To recall the weeks that followed is no pleasure, but since this is the story of Tulip's love life they should not be passed over in silence. An alarm clock woke me at 6:45 every Monday morning,—I then had half an hour in which to get up and catch the bus at the top of Witchball Lane for the station a couple of miles away. Tulip, who slept always in my room, would get up too and follow me about as I tip-toed between bedroom, bathroom and kitchen. I knew, without looking at her, that her gaze was fixed unswervingly upon me, that her tall ears were sharp with expectation. I knew that, the moment she caught my attention, they would fall back as though I had caressed her, then spring up again while she continued to search my face with that unmeetably poignant inquiry in which faith and doubt so tragically mingled: "Of course I'm coming with you—aren't I?" Avoiding her eyes for as long as I could, I would go about my preparations; but the disappointing had to be done at last. As I picked up my bag in the bedroom, she would
make her little quick participating movement with me through the door, and I would say casually, as though I were leaving her for only a moment, "No, old girl, not this time." No more was needed.

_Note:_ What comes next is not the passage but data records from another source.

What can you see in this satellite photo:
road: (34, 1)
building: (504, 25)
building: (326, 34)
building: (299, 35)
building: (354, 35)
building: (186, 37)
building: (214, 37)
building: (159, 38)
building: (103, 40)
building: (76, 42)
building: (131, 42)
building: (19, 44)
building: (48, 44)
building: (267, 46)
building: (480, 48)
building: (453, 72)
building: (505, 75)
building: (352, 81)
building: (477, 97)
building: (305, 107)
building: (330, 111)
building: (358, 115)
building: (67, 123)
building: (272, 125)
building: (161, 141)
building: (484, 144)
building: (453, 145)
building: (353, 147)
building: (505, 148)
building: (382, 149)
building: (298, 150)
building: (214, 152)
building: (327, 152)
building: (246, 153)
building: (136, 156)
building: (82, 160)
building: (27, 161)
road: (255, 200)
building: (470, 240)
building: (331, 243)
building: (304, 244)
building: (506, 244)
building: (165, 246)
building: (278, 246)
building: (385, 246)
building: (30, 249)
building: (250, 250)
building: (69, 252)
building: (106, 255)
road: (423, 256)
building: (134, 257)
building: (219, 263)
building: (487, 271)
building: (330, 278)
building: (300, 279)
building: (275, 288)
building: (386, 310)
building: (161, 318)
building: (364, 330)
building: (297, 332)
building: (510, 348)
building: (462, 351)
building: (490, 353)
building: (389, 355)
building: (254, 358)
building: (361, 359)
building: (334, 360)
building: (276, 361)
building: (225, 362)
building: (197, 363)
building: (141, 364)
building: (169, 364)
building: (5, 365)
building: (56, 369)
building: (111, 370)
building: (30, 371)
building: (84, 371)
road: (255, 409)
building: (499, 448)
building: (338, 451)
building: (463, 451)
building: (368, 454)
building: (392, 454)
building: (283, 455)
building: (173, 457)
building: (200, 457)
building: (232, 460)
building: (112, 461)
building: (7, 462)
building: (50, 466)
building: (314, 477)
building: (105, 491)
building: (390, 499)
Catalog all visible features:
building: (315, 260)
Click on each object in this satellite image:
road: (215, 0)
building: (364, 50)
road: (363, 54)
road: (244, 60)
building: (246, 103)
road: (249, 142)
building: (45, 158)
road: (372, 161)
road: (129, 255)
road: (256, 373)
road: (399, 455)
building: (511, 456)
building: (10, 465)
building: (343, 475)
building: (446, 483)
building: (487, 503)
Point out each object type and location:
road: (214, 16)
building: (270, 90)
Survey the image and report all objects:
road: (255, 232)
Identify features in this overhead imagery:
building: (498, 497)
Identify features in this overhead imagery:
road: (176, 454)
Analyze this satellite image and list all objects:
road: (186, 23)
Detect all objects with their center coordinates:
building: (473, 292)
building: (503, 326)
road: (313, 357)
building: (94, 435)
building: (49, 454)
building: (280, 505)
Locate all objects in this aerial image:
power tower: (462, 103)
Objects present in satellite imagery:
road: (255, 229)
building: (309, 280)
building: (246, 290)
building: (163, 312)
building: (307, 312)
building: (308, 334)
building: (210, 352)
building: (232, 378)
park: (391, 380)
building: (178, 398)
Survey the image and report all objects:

She would not advance another step but, as if the words had turned her to stone, halt where she was outside the bedroom door. Now to go without saying goodbye to her I could not, though I knew what I should see, that stricken look, compounded of such grief, such humility, such despair, that it haunted me all the journey up. "Goodbye, sweet Tulip," I would say and, returning to her, raise the pretty disconsolate head that drooped so heavily in my hands, and kiss her on the forehead. Then I would slip out into the darkness of Witchball Lane. But the moment the door had closed behind me she would glide back into our bedroom, which was on the front of the bungalow, and rearing up on her hind legs at the window, push aside the curtains with her nose and watch me pass. This was the last I would see of her for five days, her gray face, like a ghost's face, at the window, watching me pass.
The year turned, the date of our departure drew near, and my cousin's mind got busy, as I guessed it would, with the problem of obstructing it. She really could not see the necessity for taking Tulip away. Why should she not have her heat in Ferring?